O sistema proposto se basearia nas análises feitas pelo governo dos EUA da Mythos e do Sol da OpenAI. Essas análises atraíram críticas significativas pela falta de conhecimento técnico e pela decisão opaca sobre quando o modelo poderia ser lançado. Sob o regulador proposto por Hassabi, essas decisões seriam entregues a uma nova organização, apoiada pelo governo dos EUA, mas fundada e operada de forma independente pela indústria de IA.
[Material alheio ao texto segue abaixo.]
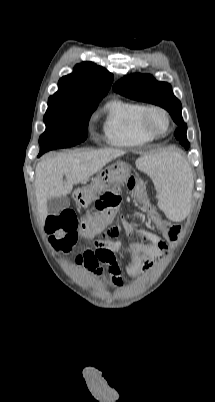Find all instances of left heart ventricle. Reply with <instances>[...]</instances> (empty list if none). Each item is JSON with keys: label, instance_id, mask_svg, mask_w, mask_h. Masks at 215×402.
I'll return each mask as SVG.
<instances>
[{"label": "left heart ventricle", "instance_id": "obj_1", "mask_svg": "<svg viewBox=\"0 0 215 402\" xmlns=\"http://www.w3.org/2000/svg\"><path fill=\"white\" fill-rule=\"evenodd\" d=\"M149 124L155 131H163L166 128V121L160 113H152L149 116Z\"/></svg>", "mask_w": 215, "mask_h": 402}]
</instances>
A perspectiva de regulamentação da IA permanece controversa tanto para a indústria tecnológica como para a administração Trump. Mais recentemente, o conselheiro de IA da Casa Branca e sócio geral da a16z, Sriram Krishnan Habilidade de Eneias um regulador de IA no poder executivo dizendo que “não haverá um FDA para IA”.
O estabelecimento de um organismo de normalização como a organização auto-reguladora da FINRA poderia ser uma forma de abordar essas preocupações. Hassabis fornece um regulador baseado em representantes e especialistas técnicos da indústria aberta, juntamente com o apoio financeiro dos laboratórios de IA que seria necessário para mantê-los. Eles também poderiam fornecer algumas avaliações ao crescente grupo de grupos de segurança de IA que poderiam se especializar em riscos específicos.
“A força desta abordagem é que ela é focada tecnicamente, ao mesmo tempo que incentiva a inovação e incentiva o comportamento responsável”, argumenta Hassabis. “O objetivo é manter a aceleração do campo e se adaptar aos maiores riscos à medida que forem identificados e se a gravidade da situação exigir.